Machine Learning-Based Prediction of Clinical Outcomes for Children During Emergency Department Triage

Abstract

Importance: While machine learning approaches may enhance prediction ability, little is known about their utility in emergency department (ED) triage.

Objectives: To examine the performance of machine learning approaches to predict clinical outcomes and disposition in children in the ED and to compare their performance with conventional triage approaches.

Design, setting, and participants: Prognostic study of ED data from the National Hospital Ambulatory Medical Care Survey from January 1, 2007, through December 31, 2015. A nationally representative sample of 52 037 children aged 18 years or younger who presented to the ED were included. Data analysis was performed in August 2018.

Main outcomes and measures: The outcomes were critical care (admission to an intensive care unit and/or in-hospital death) and hospitalization (direct hospital admission or transfer). In the training set (70% random sample), using routinely available triage data as predictors (eg, demographic characteristics and vital signs), we derived 4 machine learning-based models: lasso regression, random forest, gradient-boosted decision tree, and deep neural network. In the test set (the remaining 30% of the sample), we measured the models' prediction performance by computing C statistics, prospective prediction results, and decision curves. These machine learning models were built for each outcome and compared with the reference model using the conventional triage classification information.

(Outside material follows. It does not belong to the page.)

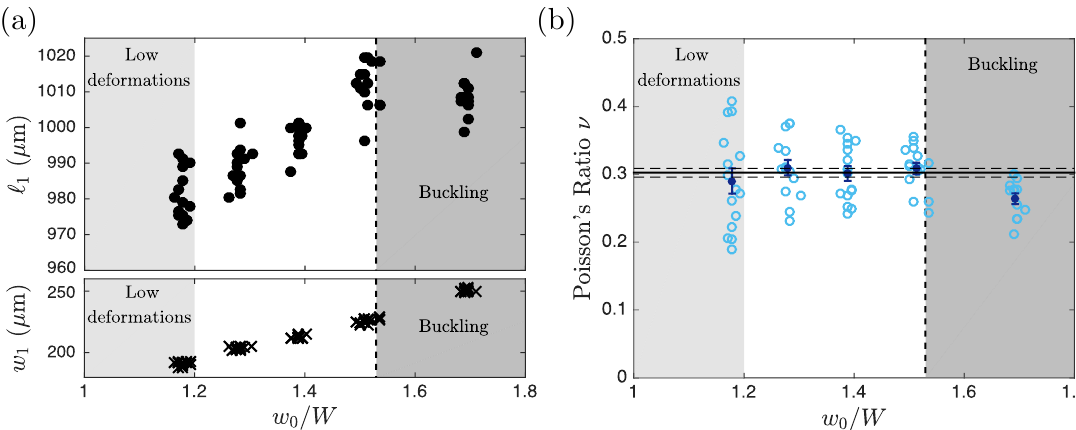
Figure 3. Direct measurements of particle length and width and the derivation of Poisson’s ratio. Results are shown for the hydrogel PW 30 in a channel of width W = 175 ± 0.7 µ m and height H = 103 ± 3 µ m. The initial particle length was kept constant l 0 = 960 ± 8 µ m while the confinement w 0 / W was increased. ( a ) Length (top) and width (bottom) of the deformed particle at equilibrium as a function of the confinement w 0 / W . ( b ) Evolution of Poisson’s ratio as a function of w 0 / W . In ( a , b ) the light (dark) gray regions correspond to particle widths that are too small (large) to ensure good precision of the determination of Poisson’s ratio. The vertical dotted line corresponds to the buckling threshold (see text). In ( b ) each light-blue circle corresponds to a single experimental measurement, and dark blue markers correspond to their average and standard deviation σ normalized by n = 15 independent measurements. The horizontal black lines correspond to the average (solid line) and standard deviation (dashed line) of all points except from the dark gray region ( w 0 / w 1 ≥ 1.53 ). Poisson’s ratio was found to be ν 30% = 0.302 ± 0.007 for the photosensitive solution PW 30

Results: Of 52 037 eligible ED visits by children (median [interquartile range] age, 6 [2-14] years; 24 929 [48.0%] female), 163 (0.3%) had the critical care outcome and 2352 (4.5%) had the hospitalization outcome. For the critical care prediction, all machine learning approaches had higher discriminative ability compared with the reference model, although the difference was not statistically significant (eg, C statistics of 0.85 [95% CI, 0.78-0.92] for the deep neural network vs 0.78 [95% CI, 0.71-0.85] for the reference; P = .16), and lower number of undertriaged critically ill children in the conventional triage levels 3 to 5 (urgent to nonurgent). For the hospitalization prediction, all machine learning approaches had significantly higher discrimination ability (eg, C statistic, 0.80 [95% CI, 0.78-0.81] for the deep neural network vs 0.73 [95% CI, 0.71-0.75] for the reference; P < .001) and fewer overtriaged children who did not require inpatient management in the conventional triage levels 1 to 3 (immediate to urgent). The decision curve analysis demonstrated a greater net benefit of machine learning models over ranges of clinical thresholds.

Conclusions and relevance: Machine learning-based triage had better discrimination ability to predict clinical outcomes and disposition, with reduction in undertriaging critically ill children and overtriaging children who are less ill.

Figure 1.. Prediction Ability of the Reference and Machine Learning Models for Intensive Care Unit Use and In-Hospital Mortality in the Test Set

A, Receiver operating characteristic curves. The corresponding values of the area under the curve for each model (ie, C statistics) are presented in Table 2. B, Decision curve analysis. The x-axis indicates the threshold probability for critical care outcome. The y-axis indicates the net benefit. The decision curves indicate the net benefit of models (the reference model and 4 machine learning models) as well as 2 clinical alternatives (classifying no children as having the outcome vs classifying all children as having the outcome) over a specified range of threshold probabilities of outcome. Compared with the reference model, the net benefit for all machine learning models was greater over the range of threshold probabilities.

Figure 2.. Prediction Ability of the Reference and Machine Learning Models for Hospitalization in the Test Set

A, Receiver operating characteristic curves. The corresponding values of the area under the curve for each model (ie, C statistics) are presented in Table 2. B, Decision curve analysis. The x-axis indicates the threshold probability for hospitalization outcome. The y-axis indicates the net benefit. The curves (decision curves) indicate the net benefit of models (the reference model and 4 machine learning models) as well as 2 clinical alternatives (classifying no children as having the outcome vs classifying all children as having the outcome) over a specified range of threshold probabilities of outcome. Compared with the reference model, the net benefit for all machine learning models was greater across the range of threshold probabilities, except the net benefit for the random forest model was lower for threshold probabilities below approximately 3%.

Figure 3.. Importance of Each Predictor in the Gradient-Boosted Decision Tree Models

The variable importance is a measure scaled to have a maximum value of 100. A, Critical care outcome. B, Hospitalization outcome. ED indicates emergency department.